Enhancement of vegetation-rainfall feedbacks on the Australian summer monsoon by the Madden–Julian Oscillation
A regional climate modeling analysis of the Australian monsoon system reveals a substantial modulation of vegetation-rainfall feedbacks by the Madden Julian Oscillation (MJO), both of which operate at similar sub-seasonal time scales, as evidence that the intensity of land–atmosphere interactions is sensitive to the background atmospheric state. Based on ensemble experiments with imposed modification of northern Australian leaf area index (LAI), the atmospheric responses to LAI anomalies are composited for negative and positive modes of the propagating MJO. In the regional climate model (RCM), northern Australian vegetation feedbacks are characterized by evapotranspiration (ET)-driven rainfall responses, with the moisture feedback mechanism dominating over albedo and roughness feedback mechanisms.

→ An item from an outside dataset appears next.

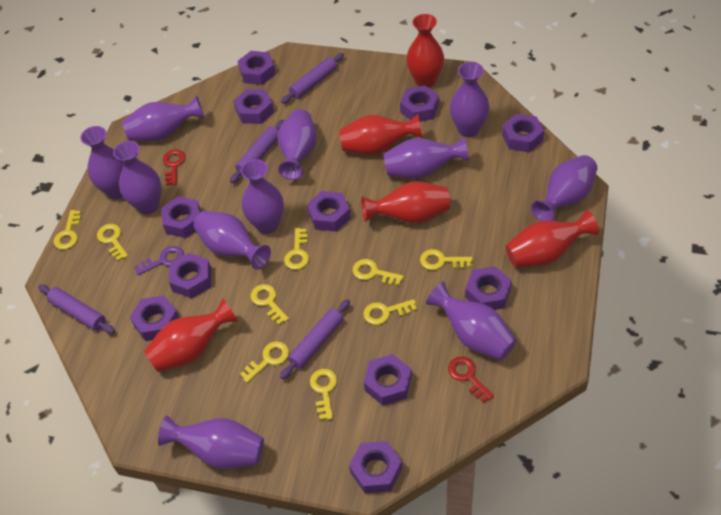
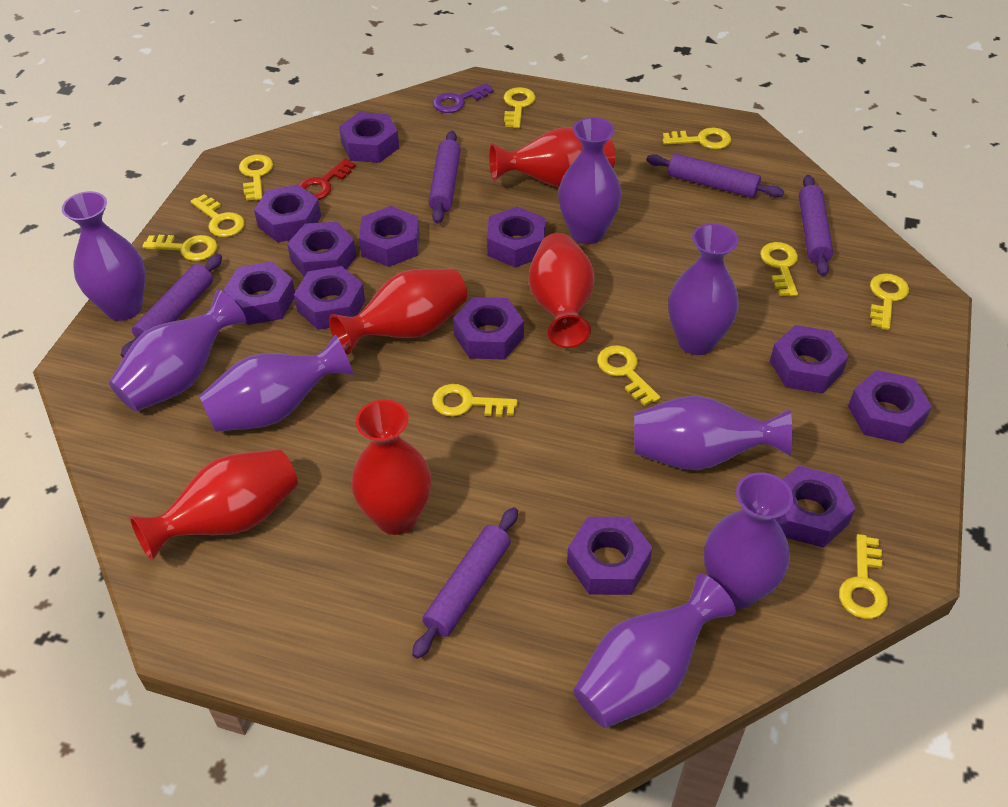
purple nut: [130,295,179,341] [161,196,201,238] [169,253,211,298] [233,89,274,124] [238,51,276,85] [307,191,351,232] [349,441,402,493] [364,354,412,406] [400,85,439,122] [465,266,512,310] [502,114,544,152] = 11 -> [223,262,295,325] [254,185,321,242] [287,222,356,277] [294,266,365,330] [339,112,399,163] [359,206,420,267] [453,297,524,360] [487,206,545,268] [567,517,653,595] [770,325,849,394] [775,466,856,548] [848,370,932,444] = 12
purple rolling pin: [38,285,115,334] [230,120,285,183] [280,299,350,379] [281,53,344,104] = 4 -> [121,254,222,358] [412,507,518,659] [429,131,461,224] [646,154,784,198] [799,175,833,277] = 5
purple vase: [80,126,124,199] [113,141,161,214] [122,96,204,141] [158,415,264,469] [194,211,271,270] [241,159,284,234] [277,109,317,180] [383,136,469,179] [426,282,517,361] [450,62,490,137] [531,155,597,221] = 11 -> [62,191,145,321] [109,290,246,412] [199,335,353,432] [558,117,621,244] [573,574,736,728] [634,395,792,470] [668,223,739,355] [704,472,793,609] = 8
red key: [163,149,186,185] [448,356,494,403] = 2 -> [299,158,356,200] = 1
yellow key: [53,210,81,250] [97,224,128,261] [240,341,289,383] [251,284,289,325] [284,228,309,270] [310,369,337,420] [352,259,404,286] [363,299,417,325] [420,249,473,270] = 9 -> [142,235,217,261] [190,194,245,237] [239,155,273,201] [432,384,517,417] [504,87,535,128] [597,345,661,406] [663,128,731,149] [760,242,798,297] [839,534,888,619] [870,273,909,330] = 10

During November–April, both Tropical Rainfall Measuring Mission and RCM data reveal MJO’s pronounced influence on rainfall patterns across northern Australia, tropical Indian Ocean, Timor Sea, Arafura Sea, and Gulf of Carpentaria, with the MJO dominating over vegetation feedbacks in terms of regulating monsoon rainfall variability. Convectively-active MJO phases support an enhancement of positive vegetation feedbacks on monsoon rainfall. While the MJO imposes minimal regulation of ET responses to LAI anomalies, the vegetation feedback-induced responses in precipitable water, cloud water, and rainfall are greatly enhanced during convectively-active MJO phases over northern Australia, which are characterized by intense low-level convergence and efficient precipitable water conversion. The sub-seasonal response of vegetation-rainfall feedback intensity to the MJO is complex, with significant enhancement of rainfall responses to LAI anomalies in February during convectively-active MJO phases compared to minimal modulation by the MJO during prior and subsequent calendar months.